Back Spasms

Back spasms are muscle spasms (usually in the lower back) where a muscle contracts without control as a way for the body to limit motion in an injured area. Back spasms may be can be both painful and terrifying, to lose control of your back muscles to the point that they contract involuntarily. The cause of back spasms can vary immensely, from an injury, lack or stimulation (couch potato) or damage to the anatomy of the back (herniation). The treatment for back spasms may be over the counter medications to more powerful medical interventions, depending on the severity of the symptoms.

The treatments or interventions for back spasms may depend on the root cause of the problem. While the experience you feel, uncontrollable contractions of the muscles, is a muscular symptom, the cause may be the structure around the spine. Some anatomical problem may cause the nerves radiating from the spine to be compressed. It could be this compression of the nerve roots that cause the associated muscles to contract and quiver, causing you so much pain. Or you could have simply overtaxed the lumbar muscles, causing them to contract uncontrollably. Once the cause has been determined, a back pain expert could work with you to set up a custom treatment schedule to make you better again. Here are some treatments for back spasms.



Cooling/Ice Packs - Back spasms may be treated with an ice pack to limit swelling and blood flow, both which produce increased pain, following a trauma to the area. Cold packs may also be the next option if you have already tried a hot pack to an area, with no positive results.

Hot Packs - You may find it a little confusing for me to mention cold packs and hot packs as alternatives of each other for the treatment of the same problem. But back treatment is an exact science, and no two cases are really alike. Two back pain sufferers may experience the same symptoms to the same exact location, with very different causes.

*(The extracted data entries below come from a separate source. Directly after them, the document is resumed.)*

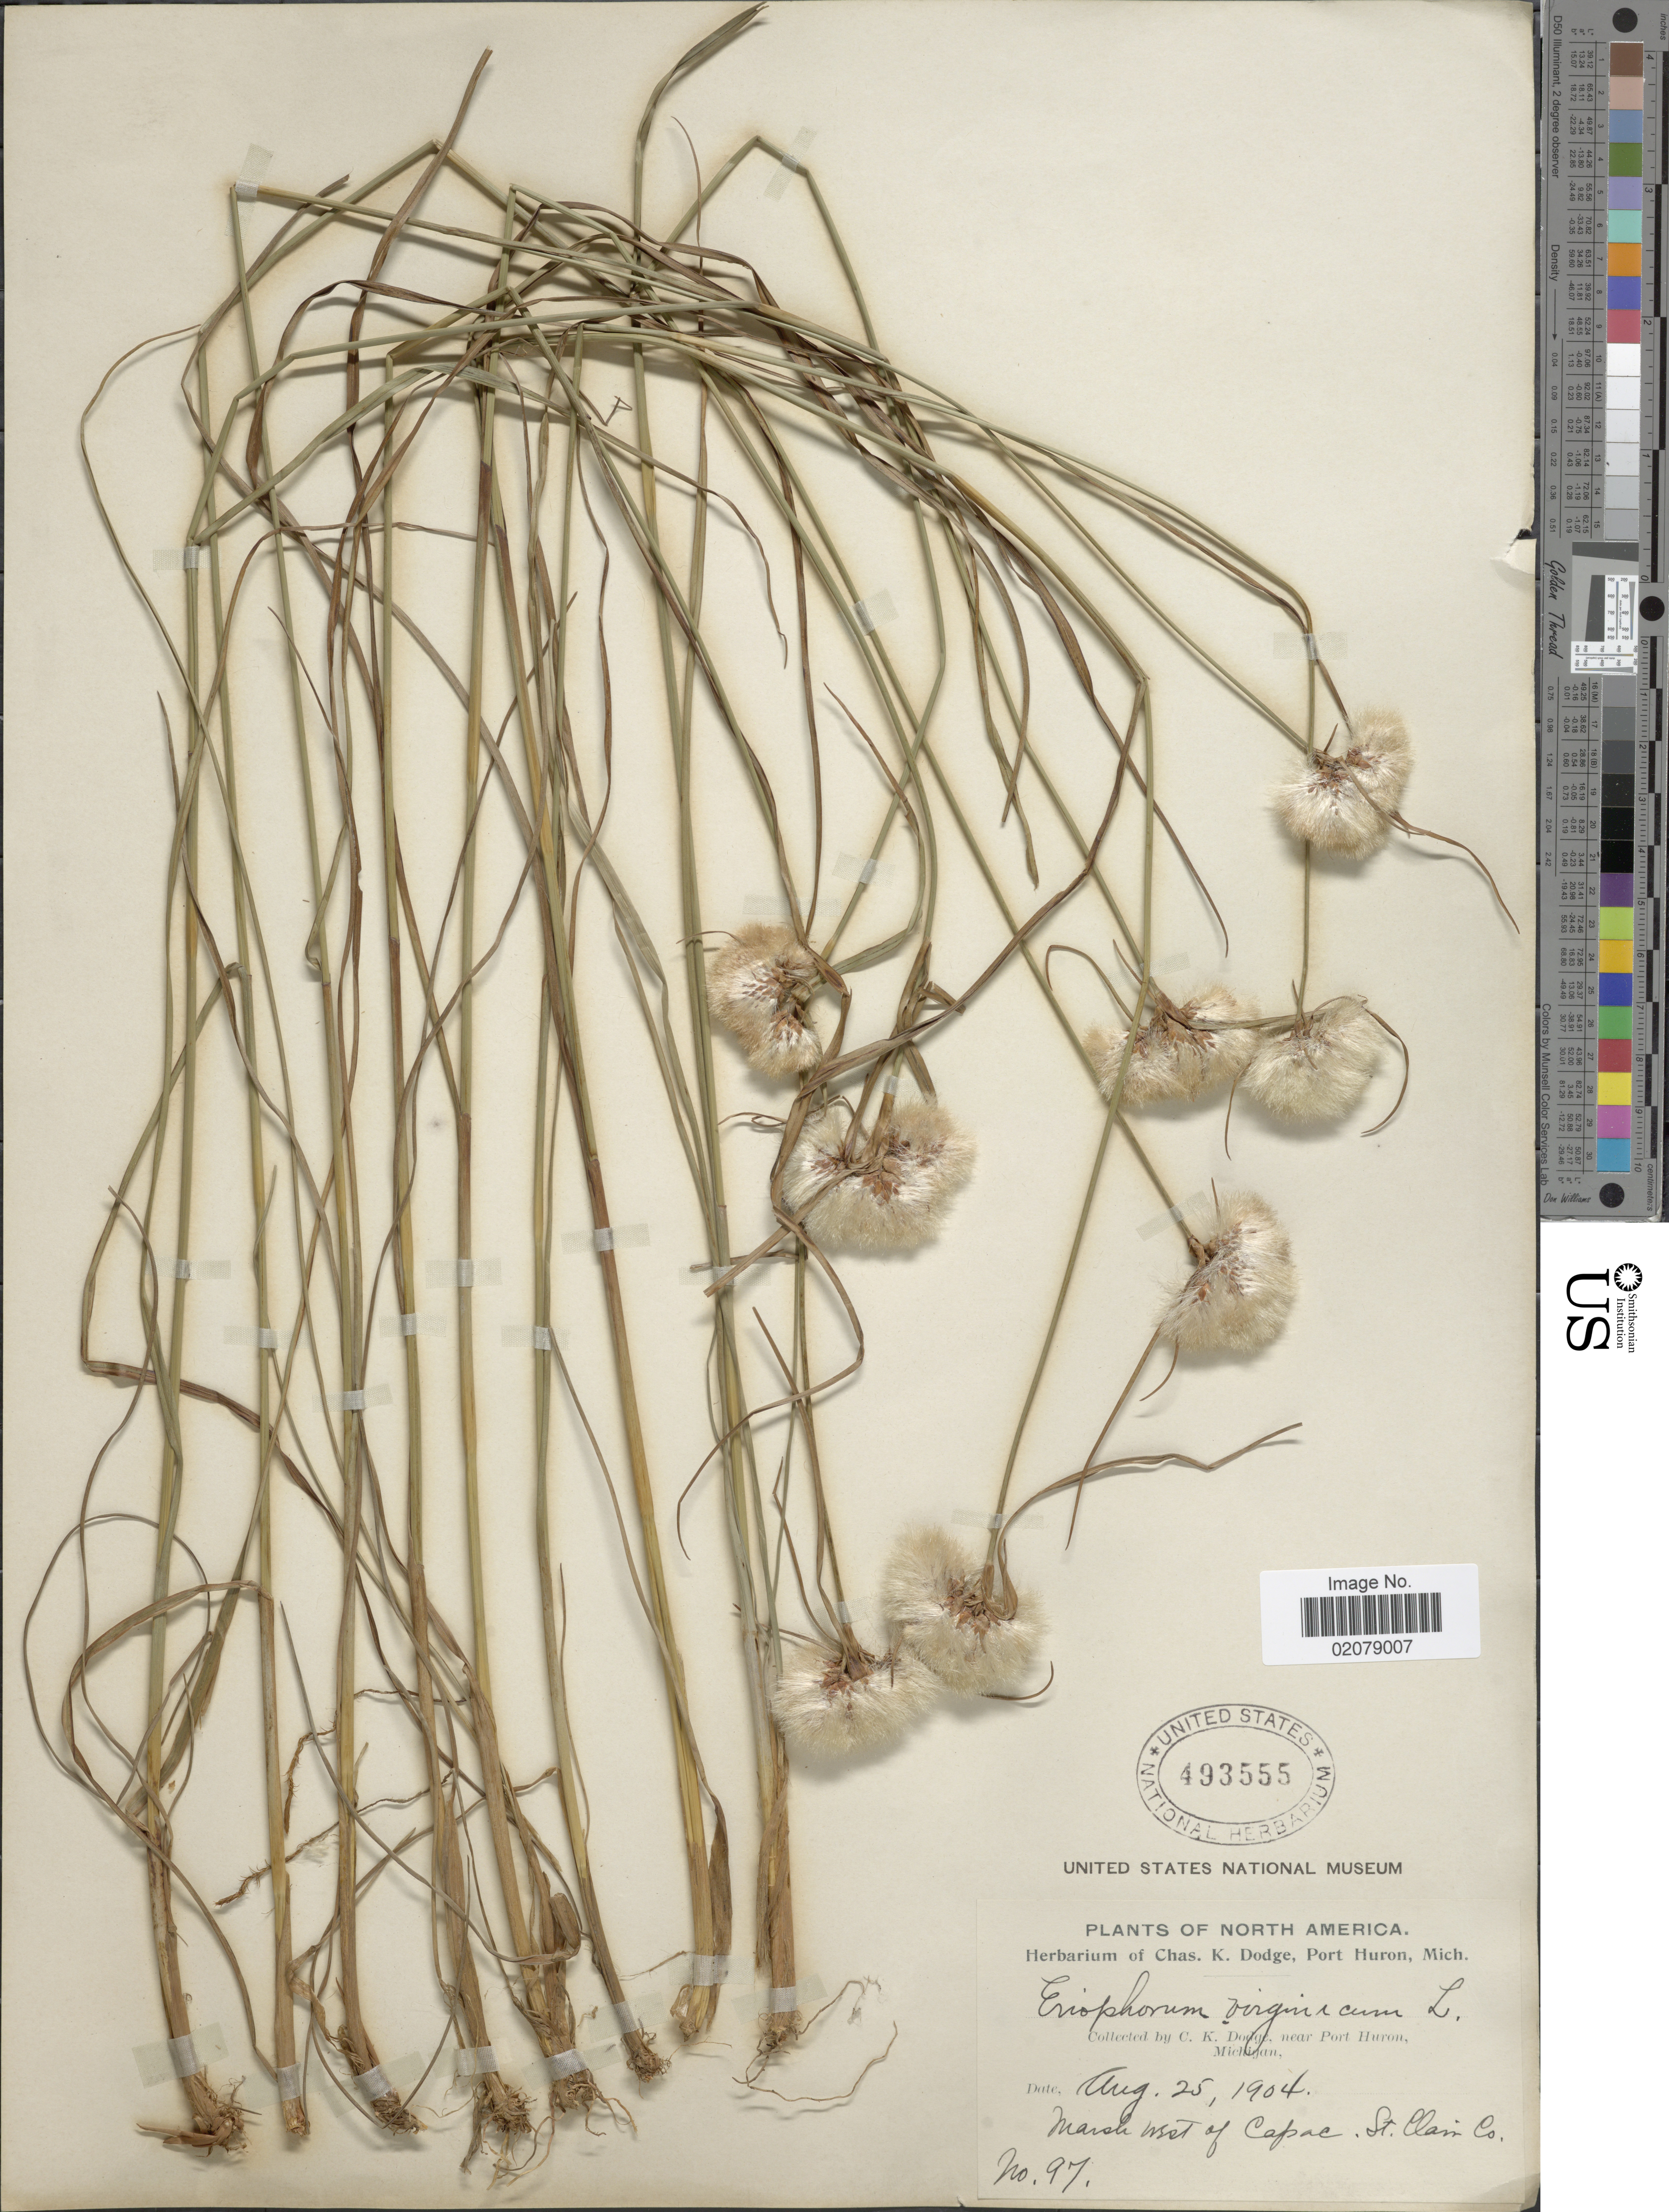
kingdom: Plantae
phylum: Tracheophyta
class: Liliopsida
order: Poales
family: Cyperaceae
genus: Eriophorum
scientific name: Eriophorum virginicum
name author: L.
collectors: C. Dodge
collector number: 97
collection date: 1904-08-25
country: United States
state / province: Michigan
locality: Near Port Huron, Michigan, Marsh west of Capac, St. Clair Co.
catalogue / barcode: US 493555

Heat packs may heat the muscles and tendons and ligaments in and around the affected area, to increase flood flow and increase flexibility. The increased blood flow may help to move nutrients in to the damaged tissues so that they have what they need to heal. The increased blood flow to the area, as a result of the applied heat may also facility movement of toxins out of the affected area, also to promote the healing process.

Bed Rest - At least for the first 72 hours, most experts recommend bed rest. If you have family or loved ones available, call upon them to assist you so that you don't have to do any heavy lifting, or long driving. You may need to take a couple of sick days from work in order to give your back a chance to recuperate.

Elevation - You should try some different position when resting and sleeping, to take pressure off the muscles and joints affected. Lay on your bed or the floor, and elevate your legs to take some of the pressure off your back.